| What you will do |
Begin your copy at the line with "MEHR ÜBER..." in the records below and end it at the line with "commentaires client", restating each line word for word; omit the pictures.

| Provided records |

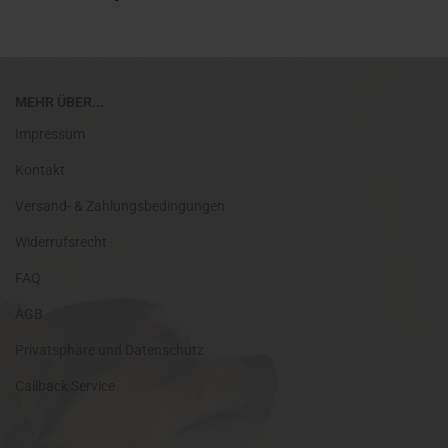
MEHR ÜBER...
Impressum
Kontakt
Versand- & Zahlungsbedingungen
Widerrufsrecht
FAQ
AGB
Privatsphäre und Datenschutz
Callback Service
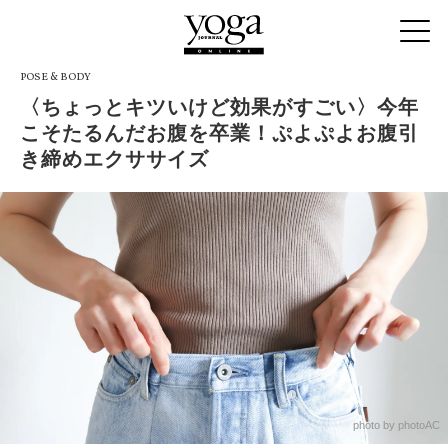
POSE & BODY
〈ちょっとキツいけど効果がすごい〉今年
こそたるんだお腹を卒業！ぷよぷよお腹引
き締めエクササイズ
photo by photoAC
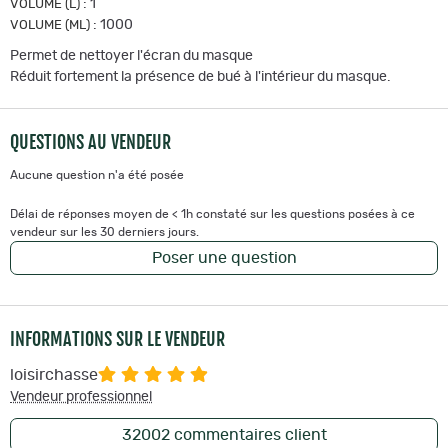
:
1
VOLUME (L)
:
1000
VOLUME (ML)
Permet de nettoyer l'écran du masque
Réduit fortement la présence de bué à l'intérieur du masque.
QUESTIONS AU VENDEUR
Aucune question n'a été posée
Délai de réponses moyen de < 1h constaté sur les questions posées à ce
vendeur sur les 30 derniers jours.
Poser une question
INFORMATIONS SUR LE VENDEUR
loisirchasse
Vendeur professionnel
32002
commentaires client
==
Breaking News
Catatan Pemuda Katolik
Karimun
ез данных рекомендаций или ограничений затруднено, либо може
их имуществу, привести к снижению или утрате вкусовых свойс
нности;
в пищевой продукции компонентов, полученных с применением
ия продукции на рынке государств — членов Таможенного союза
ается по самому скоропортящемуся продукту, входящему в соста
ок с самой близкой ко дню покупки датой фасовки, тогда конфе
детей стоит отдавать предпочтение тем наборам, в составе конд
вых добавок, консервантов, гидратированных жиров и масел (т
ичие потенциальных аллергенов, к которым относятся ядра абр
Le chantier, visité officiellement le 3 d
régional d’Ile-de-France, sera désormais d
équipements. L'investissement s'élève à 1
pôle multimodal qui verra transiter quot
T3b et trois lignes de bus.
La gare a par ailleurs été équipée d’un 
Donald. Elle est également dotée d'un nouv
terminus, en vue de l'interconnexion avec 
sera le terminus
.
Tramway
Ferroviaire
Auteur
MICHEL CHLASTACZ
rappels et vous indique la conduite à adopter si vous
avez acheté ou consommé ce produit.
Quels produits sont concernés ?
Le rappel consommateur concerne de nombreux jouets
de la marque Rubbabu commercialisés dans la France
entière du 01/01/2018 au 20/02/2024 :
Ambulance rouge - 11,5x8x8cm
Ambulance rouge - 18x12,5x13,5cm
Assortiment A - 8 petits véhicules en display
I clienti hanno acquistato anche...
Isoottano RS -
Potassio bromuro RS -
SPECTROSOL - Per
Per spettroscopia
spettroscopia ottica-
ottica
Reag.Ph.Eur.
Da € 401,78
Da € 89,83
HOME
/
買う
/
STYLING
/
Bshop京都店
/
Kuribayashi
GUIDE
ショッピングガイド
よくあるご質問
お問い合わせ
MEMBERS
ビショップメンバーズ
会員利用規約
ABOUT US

| Result below |
MEHR ÜBER...
Impressum
Kontakt
Versand- & Zahlungsbedingungen
Widerrufsrecht
FAQ
AGB
Privatsphäre und Datenschutz
Callback Service
POSE & BODY
〈ちょっとキツいけど効果がすごい〉今年
こそたるんだお腹を卒業！ぷよぷよお腹引
き締めエクササイズ
photo by photoAC
:
1
VOLUME (L)
:
1000
VOLUME (ML)
Permet de nettoyer l'écran du masque
Réduit fortement la présence de bué à l'intérieur du masque.
QUESTIONS AU VENDEUR
Aucune question n'a été posée
Délai de réponses moyen de < 1h constaté sur les questions posées à ce
vendeur sur les 30 derniers jours.
Poser une question
INFORMATIONS SUR LE VENDEUR
loisirchasse
Vendeur professionnel
32002
commentaires client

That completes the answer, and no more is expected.